Magic Link Expired
magic_link_expired401
This magic link timed out. Magic links are valid for a short window — request a fresh one.
What this means
The magic link token in the request was valid and unused, but it's past its expiration window. Magic links don't last indefinitely — they're issued with a short TTL (typically 15-30 minutes) so a leaked or intercepted link has a bounded lifetime. The token's record still exists but its expiration timestamp has passed.
When you'll see this
- The user requested a magic link, got distracted, and clicked it an hour later.
- A delayed email delivery (corporate filters, mailing-list relays) arrived after the link had already expired.
- A user requested a link, switched devices, found the email on the new device much later, and tried to use it.
- A test or staging environment was paused mid-flow and resumed after the link's TTL.
Learn more about how this works
Every magic link carries an expiration timestamp set at creation. When you submit a token, we check three things: does it exist, has it been used, and is it within its TTL. Failing any of those returns a distinct error code (magic_link_not_found, magic_link_already_used, magic_link_expired). The TTL exists to bound the credential lifetime — a long-lived link is a long-lived security risk.
The most common gotcha: users sometimes assume "I just got this email, it must be fresh." But the email might have sat in a relay or filter queue for hours. The link's freshness is dated from when we issued it, not when they received it.
Example response
{
"success": false,
"error": "magic_link_expired",
"message": "This magic link has expired. Request a new one.",
"details": [],
"retry_after": null,
"doc_url": "https://docs.asterwise.com/reference/errors/magic_link_expired",
"request_id": "req_01HXYZABCDEFGH",
"timestamp": "2026-05-25T12:34:56Z"
}
- Go to asterwise.com/signin and request a fresh magic link.

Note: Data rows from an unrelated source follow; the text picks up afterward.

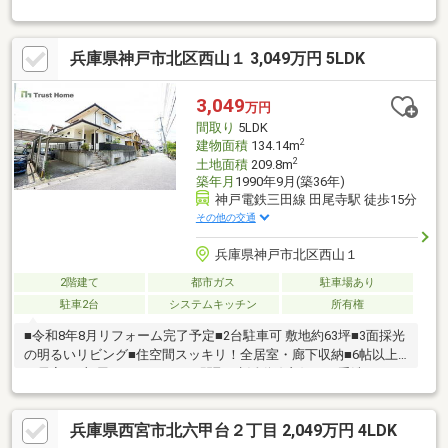
【リフォーム内容】シロアリ工防除工事、クリーニング、駐車場
拡幅【おすすめポイント】・お客様に合わせたローンの組み方や
金融機関をご提案。住宅ローンが初めての方でもお気軽にご相談
兵庫県神戸市北区西山１ 3,049万円 5LDK
ください。・本物件は条件により住宅ローン減税が適用されま
す。・シロアリ防除工事施工後5年間保証。【周辺施設】・ハロー
ズ 西宮山口店様まで約1200ｍ（徒歩約15分）・ローソン 西宮下
3,049
万円
山口一丁目店様まで約550ｍ（徒歩約7分）・有馬
間取り
5LDK
2
建物面積
134.14m
2
土地面積
209.8m
築年月
1990年9月(築36年)
神戸電鉄三田線 田尾寺駅 徒歩15分
その他の交通
兵庫県神戸市北区西山１
2階建て
都市ガス
駐車場あり
駐車2台
システムキッチン
所有権
■令和8年8月リフォーム完了予定■2台駐車可 敷地約63坪■3面採光
の明るいリビング■住空間スッキリ！全居室・廊下収納■6帖以上
の居室が4部屋あるゆとりある間取■生活動線良好！お手洗い×2ヶ
所■洗濯物が乾きやすい南向きバルコニー■モニタ付インターホン
有でセキュリティ安心■全室洋室でお掃除かんたん♪■小学校、ス
兵庫県西宮市北六甲台２丁目 2,049万円 4LDK
ーパー、病院が徒歩10分圏内〈リフォーム内容〉・システムキッ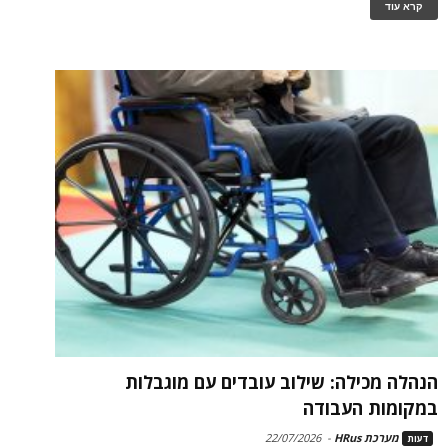
קרא עוד
הנהלה מכילה: שילוב עובדים עם מוגבלות
במקומות העבודה
מערכת HRus
-
22/07/2026
דעות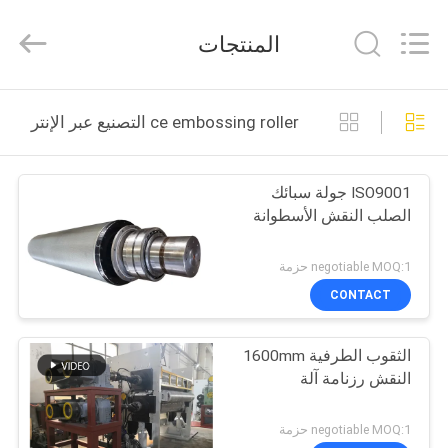
2026
Changzhou
Qiaode
المنتجات
Machinery
Co.,
Ltd..
All
Rights
مسكن
Reserved.
ce embossing roller التصنيع عبر الإنترنت
منتجات
ISO9001 جولة سبائك
الصلب النقش الأسطوانة
معلومات
عنا
negotiable MOQ:1 حزمة
CONTACT
جولة
الثقوب الطرفية 1600mm
في
النقش رزنامة آلة
المعمل
negotiable MOQ:1 حزمة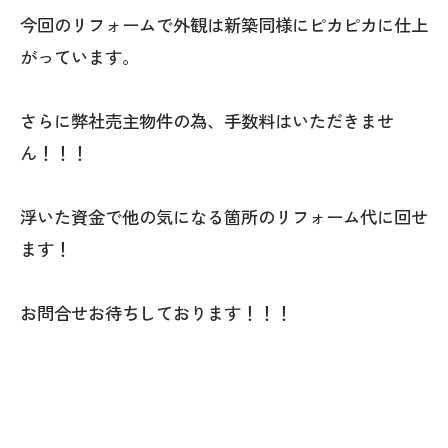
今回のリフォームで外観は新築同様にピカピカに仕上
がっています。
さらに弊社売主物件の為、手数料はいただきませ
ん！！！
浮いた資金で他の気になる箇所のリフォーム代に回せ
ます！
お問合せお待ちしております！！！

- Open the email promptly and click the link within the displayed window.
- If you keep hitting this error and you're clicking promptly, check your email infrastructure — there may be a delivery delay between Asterwise sending and your inbox receiving.
Same UI-layer shape as the other magic-link errors. Show a clear message and a request-new-link button.
Python:
Production handler
- Python
- TypeScript
import httpx
def verify_magic_link(token, base_url, headers):
response = httpx.post(
f"{base_url}/v1/auth/verify",
headers=headers,
json={"token": token},
timeout=10,
)
if response.status_code == 401:
body = response.json()
if body.get("error") == "magic_link_expired":
return {
"ok": False,
"user_message": (
"This sign-in link has expired. "
"Magic links are valid for a short window — "

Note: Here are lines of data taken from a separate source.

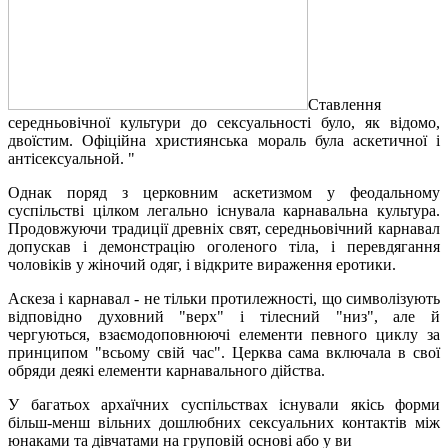
Ставлення
середньовічної культури до сексуальності було, як відомо,
двоїстим. Офіційна християнська мораль була аскетичної і
антісексуальной. "
Однак поряд з церковним аскетизмом у феодальному
суспільстві цілком легально існувала карнавальна культура.
Продовжуючи традиції древніх свят, середньовічний карнавал
допускав і демонстрацію оголеного тіла, і перевдягання
чоловіків у жіночий одяг, і відкрите вираження еротики.
Аскеза і карнавал - не тільки протилежності, що символізують
відповідно духовний "верх" і тілесний "низ", але й
чергуються, взаємодоповнюючі елементи певного циклу за
принципом "всьому свій час". Церква сама включала в свої
обряди деякі елементи карнавального дійства.
У багатьох архаїчних суспільствах існували якісь форми
більш-менш вільних дошлюбних сексуальних контактів між
юнаками та дівчатами на груповій основі або у ви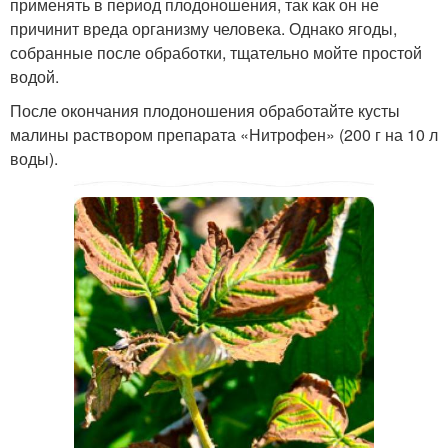
применять в период плодоношения, так как он не
причинит вреда организму человека. Однако ягоды,
собранные после обработки, тщательно мойте простой
водой.
После окончания плодоношения обработайте кусты
малины раствором препарата «Нитрофен» (200 г на 10 л
воды).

"request a fresh one to continue."
),
}
response.raise_for_status()
return {"ok": True, "data": response.json()}
async function verifyMagicLink(
token: string,
baseUrl: string,
headers: HeadersInit,
) {
const response = await fetch(`${baseUrl}/v1/auth/verify`, {
method: "POST",
headers,
body: JSON.stringify({ token }),
});
if (response.status === 401) {
const body = await response.json();
if (body.error === "magic_link_expired") {
return {
ok: false,
userMessage:
"This sign-in link has expired. " +
"Magic links are valid for a short window — " +
"request a fresh one to continue.",
};
}
}
if (!response.ok) throw new Error(`HTTP ${response.status}`);
return { ok: true, data: await response.json() };
}
Avoid this error by
- Tell users to check their email promptly after requesting a link. A line like "Check your email — link expires in 15 minutes" sets expectations.
- For environments with known email-delivery latency (large enterprises, government), consider session-token flows or SSO instead of magic links.
- If you control the email template, include the expiration timestamp visibly so users know if they're cutting it close.
- Don't queue or schedule emails containing magic links — they should be sent immediately on link generation.